* _Task to carry out_
Go through the records and show each line where the word "Running" occurs.

* _Records contained in a dataset_

---------------

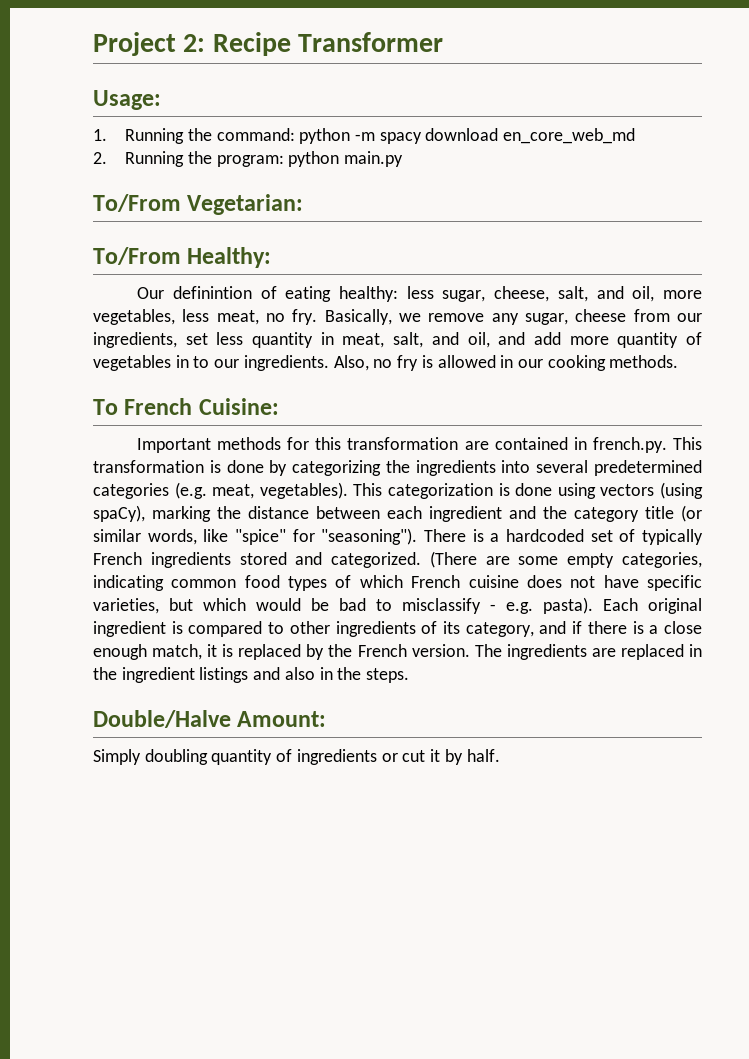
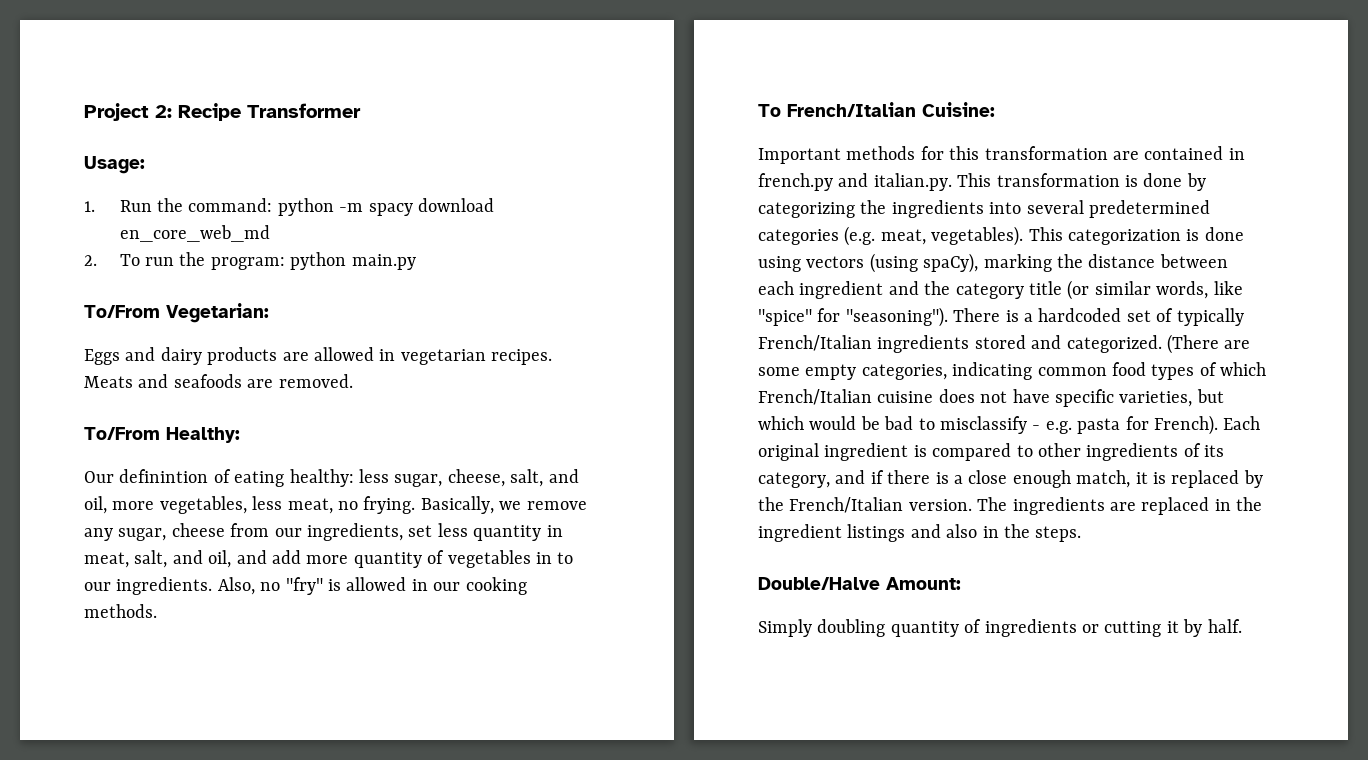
[125,128,185,144] Running -> [119,200,152,212] Run
[125,151,185,167] Running -> [119,254,175,266] To run
(304, 204) none -> [84,347,553,365] [84,374,353,388] // Eggs and dairy products are allowed in vegetarian recipes. Meats and seafoods are removed.
[292,309,318,325] fry. -> [363,496,416,514] frying.
[397,355,419,371] fry -> [285,577,323,595] "fry"
[124,398,193,415] French -> [787,102,916,117] French/Italian
[592,437,667,453] french.py. -> [758,173,952,191] french.py and italian.py.
[93,552,142,565] French -> [758,335,872,351] French/Italian
[411,575,461,588] French -> [758,389,872,405] French/Italian
[543,597,593,614] pasta). -> [1077,415,1218,435] pasta for French).
[357,644,407,657] French -> [789,497,904,513] French/Italian
[402,750,426,762] cut -> [1104,621,1162,637] cutting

---------------

* _Result_
[125,128,185,144] Running -> [119,200,152,212] Run
[125,151,185,167] Running -> [119,254,175,266] To run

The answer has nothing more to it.